Tal vez el verdadero dilema no esté en si Juan Orlando Hernández sea culpable o inocente, ni en si Roger Stone logrará que Trump lo indulte, sino en algo más inquietante que podemos verlo mientras sucede en tiempo real: es la manera como el poder reescribe nuestro pasado cada vez que conviene hacerlo. Un juicio entonces se convierte en mito, un mito en campaña, una campaña en decreto, y así se confunde la memoria con estrategia. En esa bruma —donde los narcos reparten dinero en ambos bandos para asegurar su victoria, donde los fiscales negocian verdades a medias para asegurar su sentencia, y donde los estrategas políticos reactivan casos a conveniencia que muchos quisieran dar por olvidado— es muy difícil saber si estamos hablando de justicia o de escenografía.

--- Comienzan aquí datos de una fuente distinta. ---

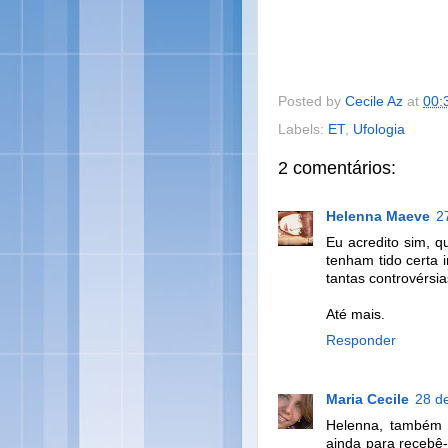
Posted by
Cecile Az
at
00:
Labels:
ET
,
Ufologia
2 comentários:
Helenna Maeve
2
Eu acredito sim, q
tenham tido certa 
tantas controvérsi
Até mais.
Responder
Maria Cecile
28 d
Helenna, também 
ainda para recebê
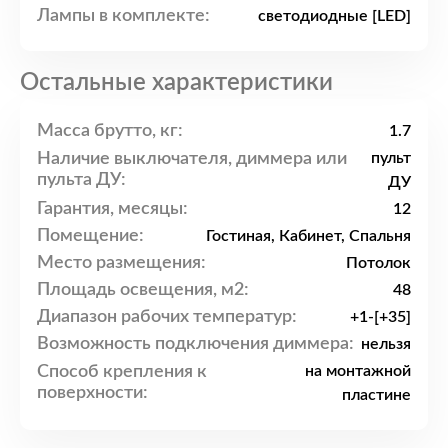
Лампы в комплекте:
светодиодные [LED]
Остальные характеристики
Масса брутто, кг:
1.7
Наличие выключателя, диммера или
пульт
пульта ДУ:
ДУ
Гарантия, месяцы:
12
Помещение:
Гостиная, Кабинет, Спальня
Место размещения:
Потолок
Площадь освещения, м2:
48
Диапазон рабочих температур:
+1-[+35]
Возможность подключения диммера:
нельзя
Способ крепления к
на монтажной
поверхности:
пластине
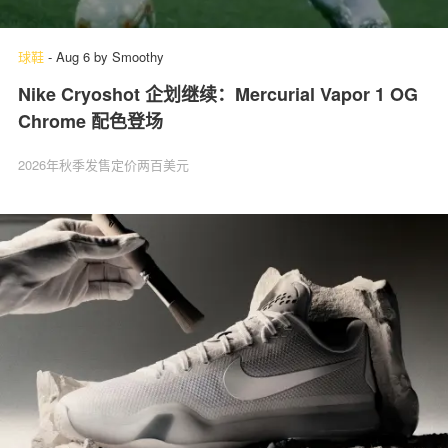
球鞋
-
Aug 6
by
Smoothy
Nike Cryoshot 企划继续：Mercurial Vapor 1 OG
Chrome 配色登场
2026年秋季发售定价两百美元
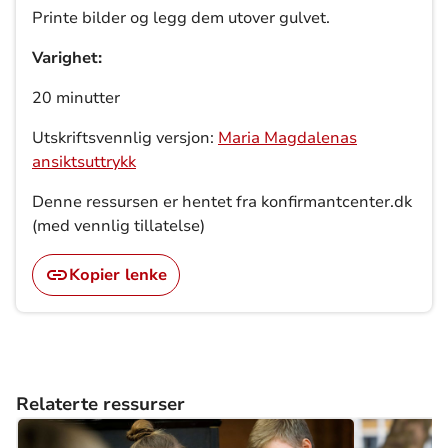
Printe bilder og legg dem utover gulvet.
Varighet:
20 minutter
Utskriftsvennlig versjon:
Maria Magdalenas
ansiktsuttrykk
Denne ressursen er hentet fra konfirmantcenter.dk
(med vennlig tillatelse)
Kopier lenke
Relaterte ressurser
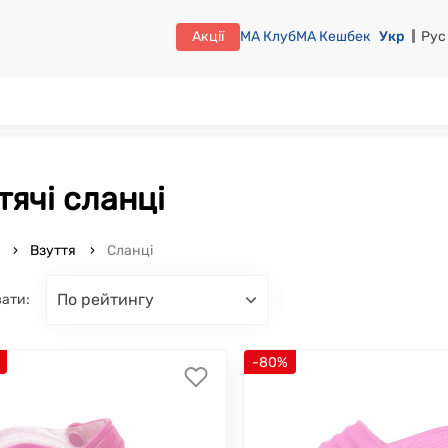
Акції
МА Клуб
МА Кешбек
Укр
Рус
итячі сланці
o
Взуття
Сланці
по рейтингу
ати:
-80%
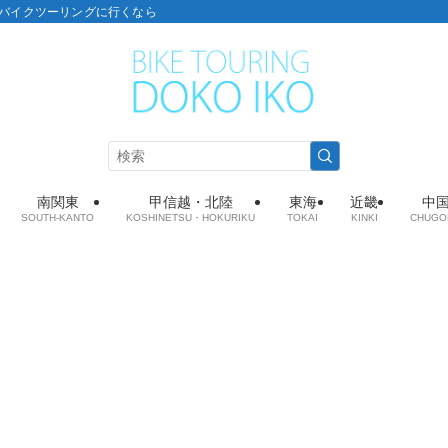
こ：バイクツーリングに行くなら
南関東
甲信越・北陸
東海
近畿
中
SOUTH-KANTO
KOSHINETSU・HOKURIKU
TOKAI
KINKI
CHUGO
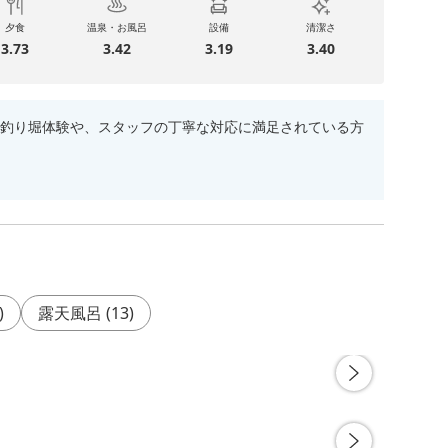
夕食
温泉・お風呂
設備
清潔さ
3.73
3.42
3.19
3.40
釣り堀体験や、スタッフの丁寧な対応に満足されている方
)
露天風呂
(
13
)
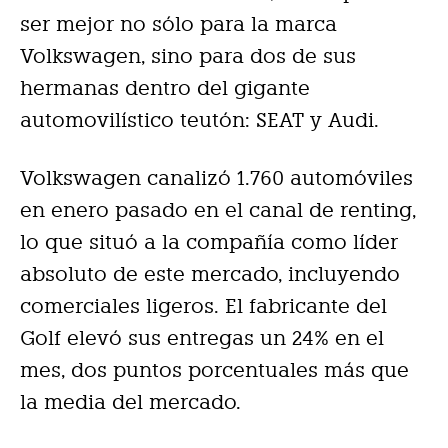
ser mejor no sólo para la marca
Volkswagen, sino para dos de sus
hermanas dentro del gigante
automovilístico teutón: SEAT y Audi.
Volkswagen canalizó 1.760 automóviles
en enero pasado en el canal de renting,
lo que situó a la compañía como líder
absoluto de este mercado, incluyendo
comerciales ligeros. El fabricante del
Golf elevó sus entregas un 24% en el
mes, dos puntos porcentuales más que
la media del mercado.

En Honduras, hablar de Juan Orlando Hernández ya no es sólo hablar de un expresidente preso, sino de algo que el país quisiera no volver a mirar. Pero como toda sombra que se evita, su figura sigue creciendo, no por lo que fue, sino por lo que representa: un Estado atrapado entre expedientes sin cerrar, historias incompletas de corrupción y narcotráfico, y verdades que dependen del narrador.

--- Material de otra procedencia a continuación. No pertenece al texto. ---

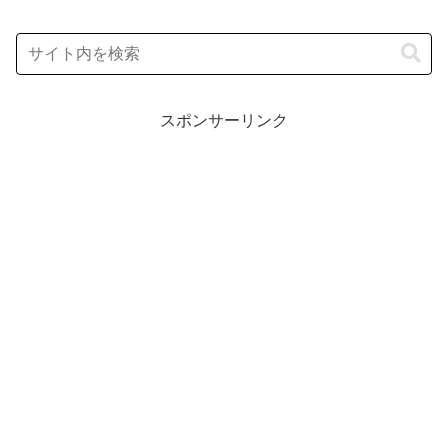
スポンサーリンク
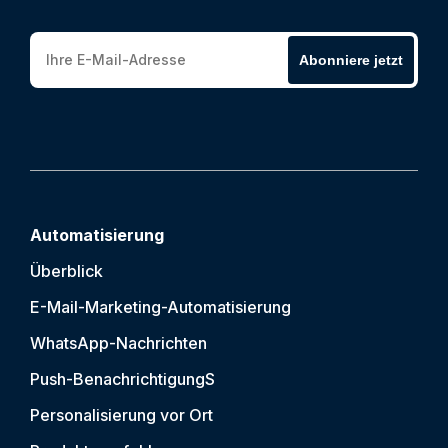
Abonniere jetzt
Automatisierung
Überblick
E-Mail-Marketing-Automatisierung
WhatsApp-Nachrichten
Push-Benachrichtigung
S
Personalisierung vor Ort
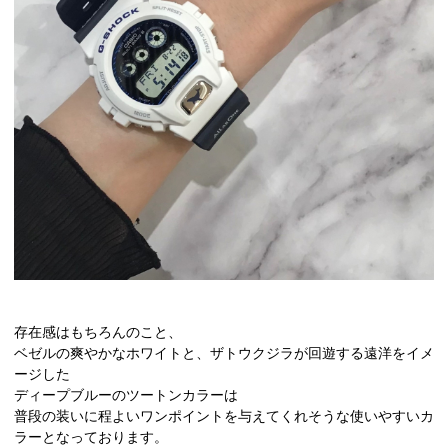
存在感はもちろんのこと、
ベゼルの爽やかなホワイトと、ザトウクジラが回遊する遠洋をイメ
ージした
ディープブルーのツートンカラーは
普段の装いに程よいワンポイントを与えてくれそうな使いやすいカ
ラーとなっております。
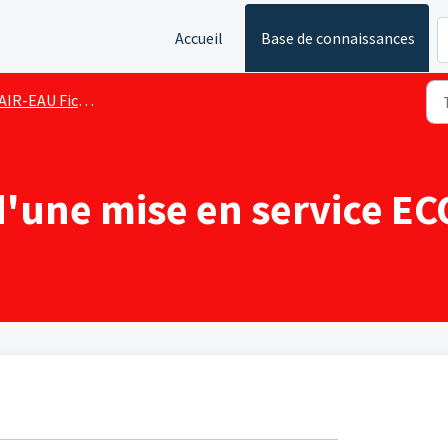
Accueil
Base de connaissances
AIR-EAU Fiches de dépannage
 d'une mise en service E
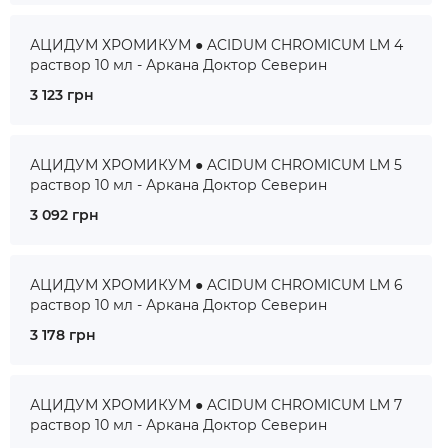
АЦИДУМ ХРОМИКУМ ● ACIDUM CHROMICUM LM 4
раствор 10 мл - Аркана Доктор Северин
3 123 грн
АЦИДУМ ХРОМИКУМ ● ACIDUM CHROMICUM LM 5
раствор 10 мл - Аркана Доктор Северин
3 092 грн
АЦИДУМ ХРОМИКУМ ● ACIDUM CHROMICUM LM 6
раствор 10 мл - Аркана Доктор Северин
3 178 грн
АЦИДУМ ХРОМИКУМ ● ACIDUM CHROMICUM LM 7
раствор 10 мл - Аркана Доктор Северин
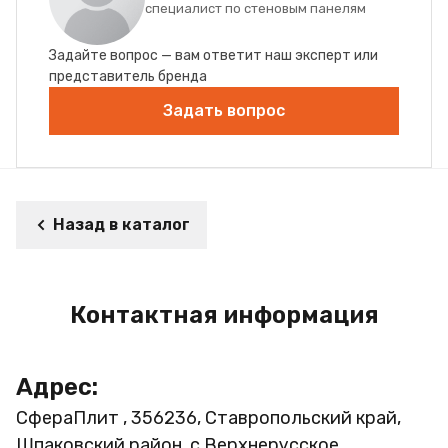
специалист по стеновым панелям
Задайте вопрос — вам ответит наш эксперт или
представитель бренда
Задать вопрос
Назад в каталог
Контактная информация
Адрес:
СфераПлит , 356236, Ставропольский край,
Шпаковский район, с.Верхнерусское,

Y si, como parece, el juicio de Hernández no marcó el fin del narco-Estado sino el inicio de una disputa narrativa por definir qué es justicia en América Latina (y Estado Unidos), entonces lo que está en juego no es el futuro de un hombre, sino el derecho de los pueblos a saber la verdad. Porque toda democracia que se construye sobre versiones únicas está condenada a repetirlas, con otros nombres y otros rostros, pero con la misma impunidad. ¿Quién escribirá el próximo capítulo del narco estado hondureño? A estas alturas, quizá eso dependa menos de la ley que de quién sostenga la pluma.